WHAT TO PRODUCE —
Retype all of the records below word for word, leaving out the pictures.
(EXERCISE INPUT begins)
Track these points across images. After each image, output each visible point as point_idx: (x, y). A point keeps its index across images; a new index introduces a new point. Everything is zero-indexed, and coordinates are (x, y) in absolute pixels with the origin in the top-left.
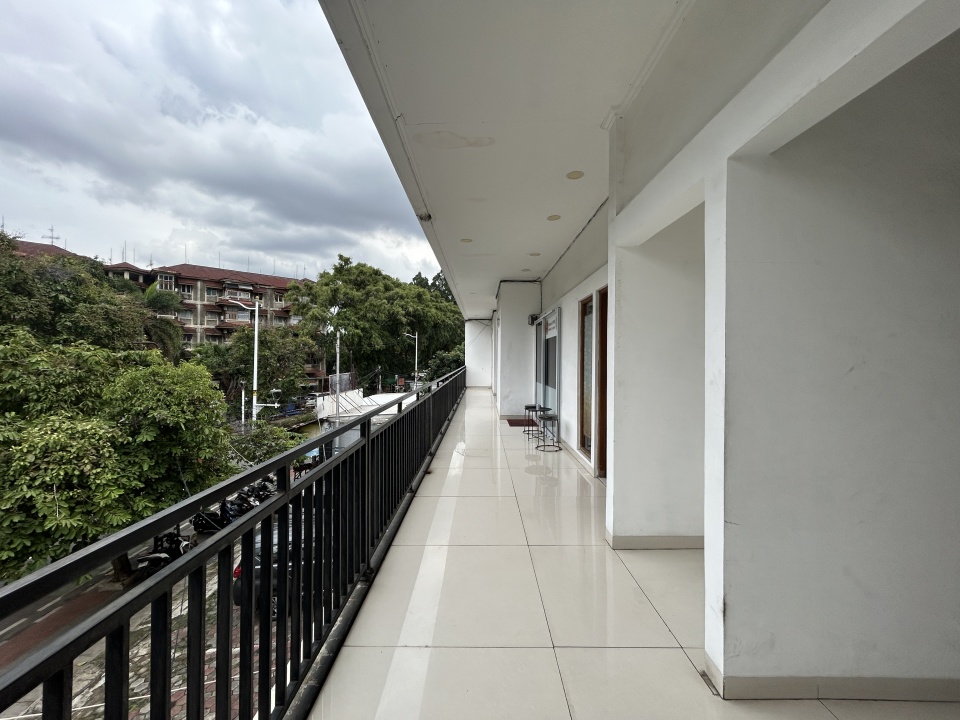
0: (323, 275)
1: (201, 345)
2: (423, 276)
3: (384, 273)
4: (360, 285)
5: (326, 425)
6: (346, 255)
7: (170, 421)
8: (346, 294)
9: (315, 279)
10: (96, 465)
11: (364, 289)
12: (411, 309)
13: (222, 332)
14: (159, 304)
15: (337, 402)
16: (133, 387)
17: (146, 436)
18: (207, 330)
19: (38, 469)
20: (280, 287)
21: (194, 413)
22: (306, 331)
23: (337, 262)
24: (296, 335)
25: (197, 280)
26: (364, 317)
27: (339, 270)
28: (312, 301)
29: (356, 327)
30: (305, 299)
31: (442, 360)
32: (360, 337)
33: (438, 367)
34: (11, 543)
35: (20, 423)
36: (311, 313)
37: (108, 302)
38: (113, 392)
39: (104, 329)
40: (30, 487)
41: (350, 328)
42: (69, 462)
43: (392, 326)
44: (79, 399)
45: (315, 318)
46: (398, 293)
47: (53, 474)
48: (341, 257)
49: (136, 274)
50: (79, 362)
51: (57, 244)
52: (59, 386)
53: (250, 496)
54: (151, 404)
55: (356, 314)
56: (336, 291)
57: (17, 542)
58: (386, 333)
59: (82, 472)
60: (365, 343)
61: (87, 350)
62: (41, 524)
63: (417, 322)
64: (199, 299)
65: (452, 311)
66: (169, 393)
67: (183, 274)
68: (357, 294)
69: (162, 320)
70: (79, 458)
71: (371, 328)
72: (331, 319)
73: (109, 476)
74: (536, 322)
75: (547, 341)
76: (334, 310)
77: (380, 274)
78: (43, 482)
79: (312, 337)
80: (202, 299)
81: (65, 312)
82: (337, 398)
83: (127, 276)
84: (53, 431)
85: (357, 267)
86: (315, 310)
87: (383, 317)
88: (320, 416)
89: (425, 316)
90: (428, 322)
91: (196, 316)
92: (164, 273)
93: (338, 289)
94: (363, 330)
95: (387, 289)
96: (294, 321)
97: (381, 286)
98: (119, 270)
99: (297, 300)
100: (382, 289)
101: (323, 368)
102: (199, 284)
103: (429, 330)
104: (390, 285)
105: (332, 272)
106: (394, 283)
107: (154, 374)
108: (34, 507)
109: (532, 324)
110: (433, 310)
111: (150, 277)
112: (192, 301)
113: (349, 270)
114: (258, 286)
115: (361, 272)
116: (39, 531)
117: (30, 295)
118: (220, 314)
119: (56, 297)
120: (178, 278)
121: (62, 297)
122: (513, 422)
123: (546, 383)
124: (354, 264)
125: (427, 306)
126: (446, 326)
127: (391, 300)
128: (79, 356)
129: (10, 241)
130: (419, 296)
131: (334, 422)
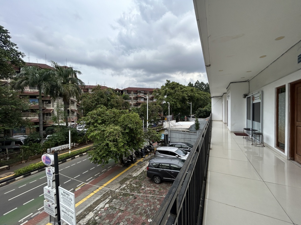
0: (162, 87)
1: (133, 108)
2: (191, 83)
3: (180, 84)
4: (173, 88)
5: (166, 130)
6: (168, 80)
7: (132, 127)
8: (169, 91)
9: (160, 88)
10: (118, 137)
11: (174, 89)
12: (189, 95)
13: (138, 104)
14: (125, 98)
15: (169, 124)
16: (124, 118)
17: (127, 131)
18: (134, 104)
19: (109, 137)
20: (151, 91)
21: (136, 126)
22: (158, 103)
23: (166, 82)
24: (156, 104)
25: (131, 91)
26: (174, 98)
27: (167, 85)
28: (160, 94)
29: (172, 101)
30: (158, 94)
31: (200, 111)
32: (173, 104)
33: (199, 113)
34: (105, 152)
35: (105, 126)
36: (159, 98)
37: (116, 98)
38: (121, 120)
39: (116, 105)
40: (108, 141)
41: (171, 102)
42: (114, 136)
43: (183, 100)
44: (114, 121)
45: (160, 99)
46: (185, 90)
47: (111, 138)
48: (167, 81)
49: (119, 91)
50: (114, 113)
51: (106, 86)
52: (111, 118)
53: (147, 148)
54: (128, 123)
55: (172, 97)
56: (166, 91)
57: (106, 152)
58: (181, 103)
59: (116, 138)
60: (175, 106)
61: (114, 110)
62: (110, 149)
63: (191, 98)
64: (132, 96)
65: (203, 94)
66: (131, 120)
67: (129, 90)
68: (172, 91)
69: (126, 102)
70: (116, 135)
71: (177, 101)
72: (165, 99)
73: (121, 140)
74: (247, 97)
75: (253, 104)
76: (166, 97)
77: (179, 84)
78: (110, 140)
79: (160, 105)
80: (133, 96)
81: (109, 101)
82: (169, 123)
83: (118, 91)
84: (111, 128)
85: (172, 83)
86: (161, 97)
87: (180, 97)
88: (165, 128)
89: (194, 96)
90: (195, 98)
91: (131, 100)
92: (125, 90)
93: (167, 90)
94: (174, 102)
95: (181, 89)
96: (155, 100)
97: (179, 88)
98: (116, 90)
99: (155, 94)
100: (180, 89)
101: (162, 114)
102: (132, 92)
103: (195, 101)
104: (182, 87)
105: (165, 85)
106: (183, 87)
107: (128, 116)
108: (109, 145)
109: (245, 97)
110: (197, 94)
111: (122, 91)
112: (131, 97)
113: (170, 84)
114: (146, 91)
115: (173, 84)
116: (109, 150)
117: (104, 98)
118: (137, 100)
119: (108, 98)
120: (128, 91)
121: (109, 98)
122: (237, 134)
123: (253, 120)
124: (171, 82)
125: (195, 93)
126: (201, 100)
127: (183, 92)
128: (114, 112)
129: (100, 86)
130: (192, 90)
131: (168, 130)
(EXERCISE INPUT ends)
RESPONSE BELOW —
Track these points across images. After each image, output each visible point as point_idx: (x, y). A point keeps its index across images; a new index introduces a new point. Everything is zero-indexed, and coordinates are (x, y) in absolute pixels with the origin in the top-left.
0: (323, 275)
1: (201, 345)
2: (423, 276)
3: (384, 273)
4: (360, 285)
5: (326, 425)
6: (346, 255)
7: (170, 421)
8: (346, 294)
9: (315, 279)
10: (96, 465)
11: (364, 289)
12: (411, 309)
13: (222, 332)
14: (159, 304)
15: (337, 402)
16: (133, 387)
17: (146, 436)
18: (207, 330)
19: (38, 469)
20: (280, 287)
21: (194, 413)
22: (306, 331)
23: (337, 262)
24: (296, 335)
25: (197, 280)
26: (364, 317)
27: (339, 270)
28: (312, 301)
29: (356, 327)
30: (305, 299)
31: (442, 360)
32: (360, 337)
33: (438, 367)
34: (11, 543)
35: (20, 423)
36: (311, 313)
37: (108, 302)
38: (113, 392)
39: (104, 329)
40: (30, 487)
41: (350, 328)
42: (69, 462)
43: (392, 326)
44: (79, 399)
45: (315, 318)
46: (398, 293)
47: (53, 474)
48: (341, 257)
49: (136, 274)
50: (79, 362)
51: (57, 244)
52: (59, 386)
53: (250, 496)
54: (151, 404)
55: (356, 314)
56: (336, 291)
57: (17, 542)
58: (386, 333)
59: (82, 472)
60: (365, 343)
61: (87, 350)
62: (41, 524)
63: (417, 322)
64: (199, 299)
65: (452, 311)
66: (169, 393)
67: (183, 274)
68: (357, 294)
69: (162, 320)
70: (79, 458)
71: (371, 328)
72: (331, 319)
73: (109, 476)
74: (536, 322)
75: (547, 341)
76: (334, 310)
77: (380, 274)
78: (43, 482)
79: (312, 337)
80: (202, 299)
81: (65, 312)
82: (337, 398)
83: (127, 276)
84: (53, 431)
85: (357, 267)
86: (315, 310)
87: (383, 317)
88: (320, 416)
89: (425, 316)
90: (428, 322)
91: (196, 316)
92: (164, 273)
93: (338, 289)
94: (363, 330)
95: (387, 289)
96: (294, 321)
97: (381, 286)
98: (119, 270)
99: (297, 300)
100: (382, 289)
101: (323, 368)
102: (199, 284)
103: (429, 330)
104: (390, 285)
105: (332, 272)
106: (394, 283)
107: (154, 374)
108: (34, 507)
109: (532, 324)
110: (433, 310)
111: (150, 277)
112: (192, 301)
113: (349, 270)
114: (258, 286)
115: (361, 272)
116: (39, 531)
117: (30, 295)
118: (220, 314)
119: (56, 297)
120: (178, 278)
121: (62, 297)
122: (513, 422)
123: (546, 383)
124: (354, 264)
125: (427, 306)
126: (446, 326)
127: (391, 300)
128: (79, 356)
129: (10, 241)
130: (419, 296)
131: (334, 422)
0: (162, 87)
1: (133, 108)
2: (191, 83)
3: (180, 84)
4: (173, 88)
5: (166, 130)
6: (168, 80)
7: (132, 127)
8: (169, 91)
9: (160, 88)
10: (118, 137)
11: (174, 89)
12: (189, 95)
13: (138, 104)
14: (125, 98)
15: (169, 124)
16: (124, 118)
17: (127, 131)
18: (134, 104)
19: (109, 137)
20: (151, 91)
21: (136, 126)
22: (158, 103)
23: (166, 82)
24: (156, 104)
25: (131, 91)
26: (174, 98)
27: (167, 85)
28: (160, 94)
29: (172, 101)
30: (158, 94)
31: (200, 111)
32: (173, 104)
33: (199, 113)
34: (105, 152)
35: (105, 126)
36: (159, 98)
37: (116, 98)
38: (121, 120)
39: (116, 105)
40: (108, 141)
41: (171, 102)
42: (114, 136)
43: (183, 100)
44: (114, 121)
45: (160, 99)
46: (185, 90)
47: (111, 138)
48: (167, 81)
49: (119, 91)
50: (114, 113)
51: (106, 86)
52: (111, 118)
53: (147, 148)
54: (128, 123)
55: (172, 97)
56: (166, 91)
57: (106, 152)
58: (181, 103)
59: (116, 138)
60: (175, 106)
61: (114, 110)
62: (110, 149)
63: (191, 98)
64: (132, 96)
65: (203, 94)
66: (131, 120)
67: (129, 90)
68: (172, 91)
69: (126, 102)
70: (116, 135)
71: (177, 101)
72: (165, 99)
73: (121, 140)
74: (247, 97)
75: (253, 104)
76: (166, 97)
77: (179, 84)
78: (110, 140)
79: (160, 105)
80: (133, 96)
81: (109, 101)
82: (169, 123)
83: (118, 91)
84: (111, 128)
85: (172, 83)
86: (161, 97)
87: (180, 97)
88: (165, 128)
89: (194, 96)
90: (195, 98)
91: (131, 100)
92: (125, 90)
93: (167, 90)
94: (174, 102)
95: (181, 89)
96: (155, 100)
97: (179, 88)
98: (116, 90)
99: (155, 94)
100: (180, 89)
101: (162, 114)
102: (132, 92)
103: (195, 101)
104: (182, 87)
105: (165, 85)
106: (183, 87)
107: (128, 116)
108: (109, 145)
109: (245, 97)
110: (197, 94)
111: (122, 91)
112: (131, 97)
113: (170, 84)
114: (146, 91)
115: (173, 84)
116: (109, 150)
117: (104, 98)
118: (137, 100)
119: (108, 98)
120: (128, 91)
121: (109, 98)
122: (237, 134)
123: (253, 120)
124: (171, 82)
125: (195, 93)
126: (201, 100)
127: (183, 92)
128: (114, 112)
129: (100, 86)
130: (192, 90)
131: (168, 130)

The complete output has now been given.